Overview

What is “private” or “public” data in the context of Internet-based research and privacy?

As the use of online and social media platforms have expanded over the years, so have the interest of researchers in leveraging the availability of online data for research purposes. However, whether or not the online information is considered “public” or “private” is important to differentiate in the context of human subjects research.

Private information is defined as information which has been provided for specific purposes by an individual and which the individual can reasonably expect will not be made public (e.g., a medical or school record).

Publicly available is when the general public obtains the data and they are readily available to anyone (without special permission/application) regardless of occupation, purpose, or affiliation. This excludes data accessed through the ‘Deep Web’, which contains online information that are not searchable by standard search engines. If data will be accessed through the ‘Deep Web’, then this study will likely need IRB review.

Public sites generally fall into one or more of the following categories.

  • Sites containing information that, by law, is considered "public." In most cases information from these sites will be available without restriction, although access to the information may require payment of a fee. Many federal, state, and local government sites are included in this category: property tax records, birth and death records, real estate transactions, certain court records, voter registration and voting history records, etc.
  • News, entertainment, classified, and other information-based sites where information is posted for the purpose of sharing with the public.
  • Open access data repositories, where information has been legally obtained (with IRB approval if necessary) and is made available with minimal or no restriction.
  • Discussion forums that are freely accessible to any individual with Internet access, and do not involve terms of access or terms of service that would restrict research use of the information.

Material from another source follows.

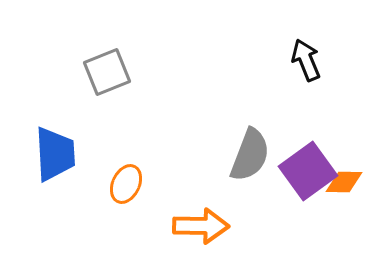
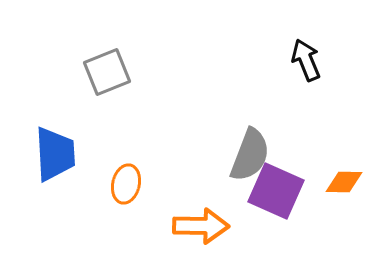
purple square: moved 32 px left, 20 px down; rotated 30 degrees counterclockwise
orange ellipse: rotated 12 degrees counterclockwise
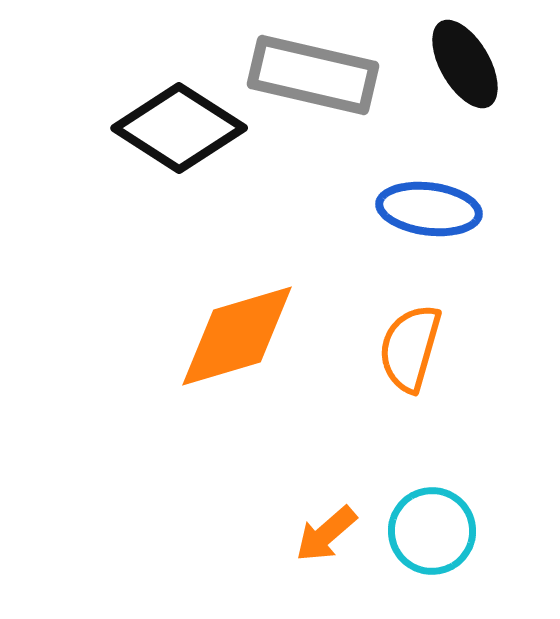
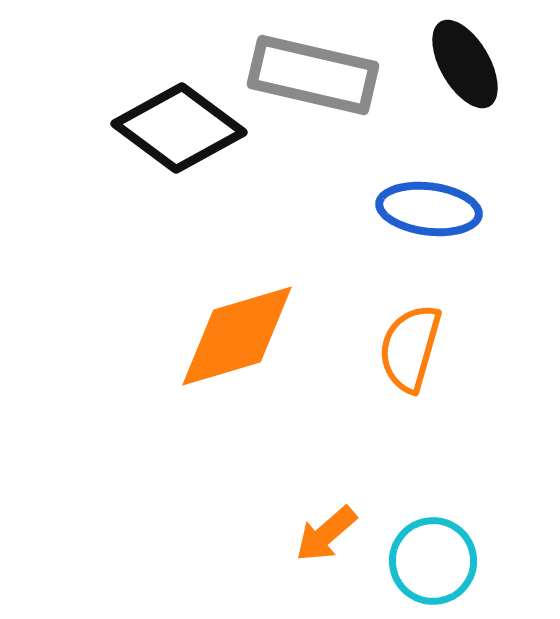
black diamond: rotated 4 degrees clockwise
cyan circle: moved 1 px right, 30 px down
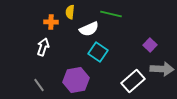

If individuals voluntarily post or otherwise provide information on the Internet, such information should be considered public unless existing law and the privacy policies and/or terms of service of the entity/entities receiving or hosting the information indicate that the information should be considered “private.” If it is determined that the data were not intended for public use, even if the data are technically available to the public, the data should be considered private.

Note: Information posted on the Internet might be regularly mined and shared with authorized third parties (e.g. vendors or service providers).Third party sites have their own terms of service and their level of access to the data (e.g., identifiable data) and security measures may not match those of the first party website.

Data accessible only through special permission are generally not considered public. However, if steps are required to access data (e.g., registration/login, payment, etc.), but access is not restricted beyond these steps (e.g., anyone who creates a username and password can access the data), the data may qualify as publicly available. Regardless of privacy controls, it cannot generally be believed that online data will really be private.

Examples

Below are general examples of online information in varying degrees of access and considerations for CPHS review.

Scenario #1: “Public” data

Access to online data must not require joining or logging into a platform (i.e., with a username and password), nor for users to affirm that they have any specific characteristics. Examples might be publicly accessible forums or comments sections where users have no expectation of privacy (e.g., New York Times, YouTube, etc.), Twitter posts not set to private, Facebook public profiles found from Google searches. This category has the strongest claim to be considered “public.” Projects that fall under this category are unlikely to be human subjects research and thus will not require CPHS review. Researchers should contact OPHS (ophs@berkeley.edu) for consultation.

Scenario #2: “Might be private” data
Access to online data requires joining or logging into a platform but does not require the user to affirm any specific characteristics beyond this. An example might be Facebook posts available to any Facebook account holder, but not available to individuals without a Facebook account. Projects that fall under this category might be human subjects research. Researchers should contact OPHS (ophs@berkeley.edu) for consultation.

Scenario # 3: “Private” data
Access to online data requires both joining or logging into a platform and affirming the user has specific characteristics (e.g., certain health conditions). An example might be forums, chats, support groups, where users must register as belonging to a certain group (e.g., cancer survivor). This category has the strongest claim to be considered “private”, in which individuals whom the data is about have the expectation of privacy.  Projects that fall under this category are likely to be human subjects research. Human subjects research must be reviewed and either determined to be exempt (45 CFR 46.104(4)(i)) or obtain CPHS approval before the research begins.

Note: There may be instances where “publicly available” datasets are combined with other datasets containing identifiable private information, and in turn result in the identification of subjects. Projects of this nature will meet the threshold of human subjects research and require CPHS review.

References

SACHRP. (2013, March 13). Considerations and Recommendations Concerning Internet Research and Human Subjects Research Regulations, with Revisions.

Gelinas, L. (2020, April 22). Differentiating “Public” and “Private” Internet Spaces in IRB Review. [Blog].

Stanford Encyclopedia of Philosophy. (Rev. 2021, January 12). Internet Research Ethics.

Williams, L. (2021, October 7). Deep Web vs Dark Web: Must Know Differences.